Hispanic Heritage Month speaker recalls stories of past leaders

Written by Thomas Garrett, student writer 

Martha Villegas Miranda, a community and higher education activist, kicked off Hispanic Heritage Month at Grand Valley on September 15 by discussing past civil rights leaders and their legacies.

Miranda described herself as "an educator, a storyteller and an immigrant ally,” saying she came from a family of two immigrant parents. Miranda said Hispanic Heritage Month began in 1968 as a 10-day celebration under President Lyndon Johnson, and expanded to a month in 1988 under President Ronald Reagan.

Martha Villegas Miranda wears a hat at the podium
Martha Villegas Miranda addresses an audience in the Kirkhof Center during a Hispanic Heritage Month presentation September 15.
Image credit - Lauren Seymour

It was that kind of historical storytelling that Miranda emphasized during her presentation, whether telling stories of César Chávez, labor leader, or Sylvia Mendez, civil rights activist. Miranda's passion for history, she said, came from those individuals, and others, who paved the way for people like her. 

“By highlighting the stories of Hispanic civil rights leaders, we can educate ourselves about the history that paved the way for us,” said Miranda, director of TRIO Talent Search at Broward College. She encouraged students to begin networking and getting involved on campus or in their local governments if they want to see change their communities. 

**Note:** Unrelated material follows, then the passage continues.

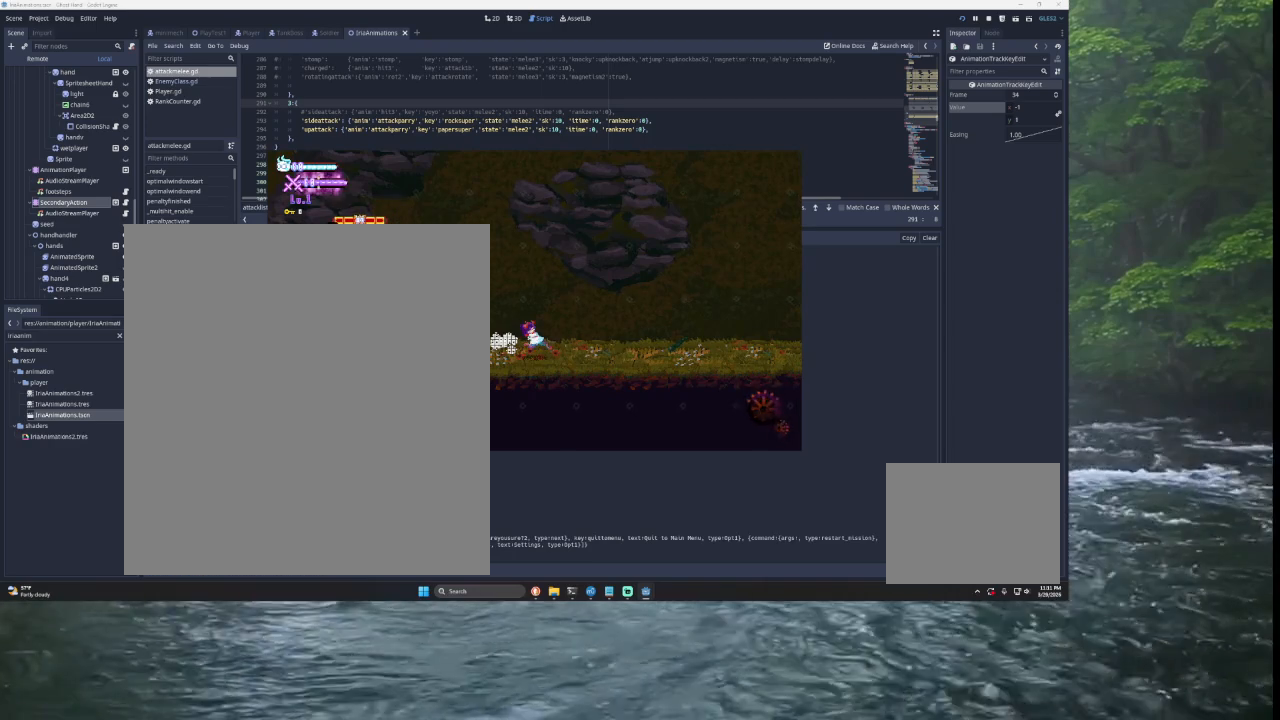
{"buttons": [], "left_stick": "center", "right_stick": "center", "events": []}
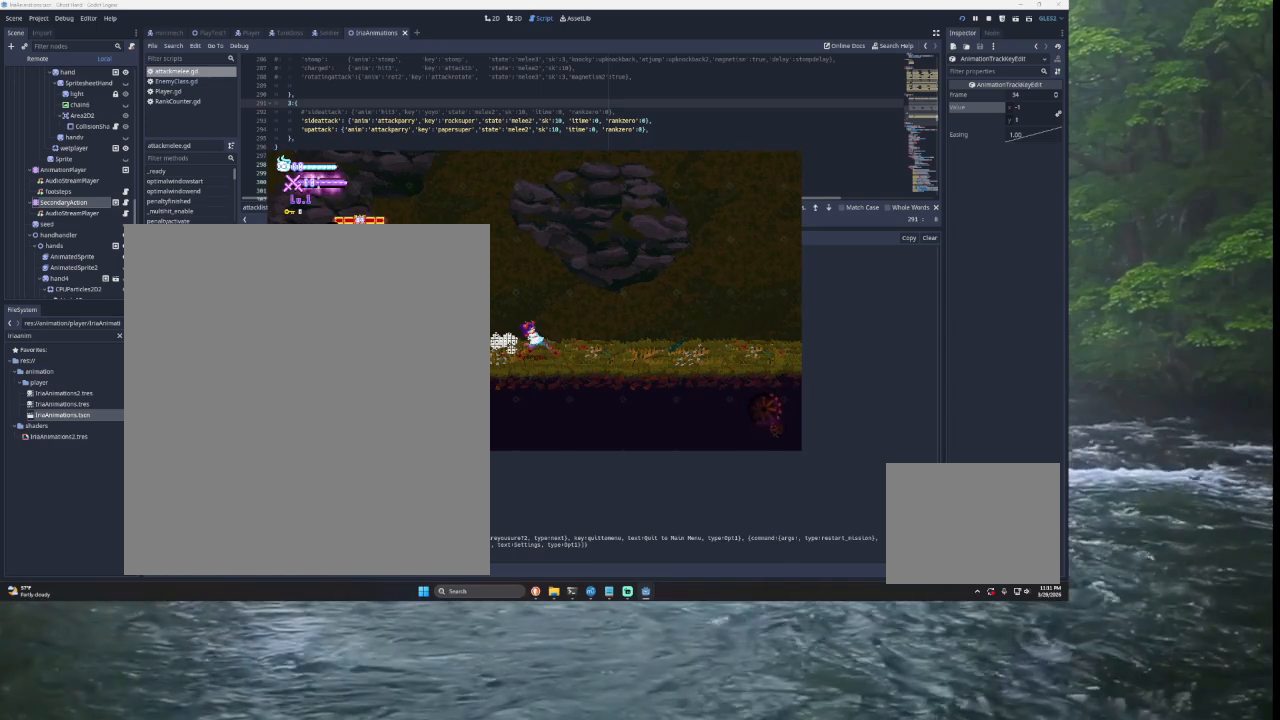
{"buttons": [], "left_stick": "center", "right_stick": "center", "events": []}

The next Hispanic Heritage Month event is a First Voice Generation Movie Screening on Thursday, September 21, in the Kirkhof Center, rooms 2215/2216, from 5-7 p.m. More information about this event and other Hispanic Heritage Month events can be found on the Office of Multicultural Affairs Website.

images of photos and a cross on an alter
Martha Villegas Miranda created an alter, including photos of her parents, prior to her presentation.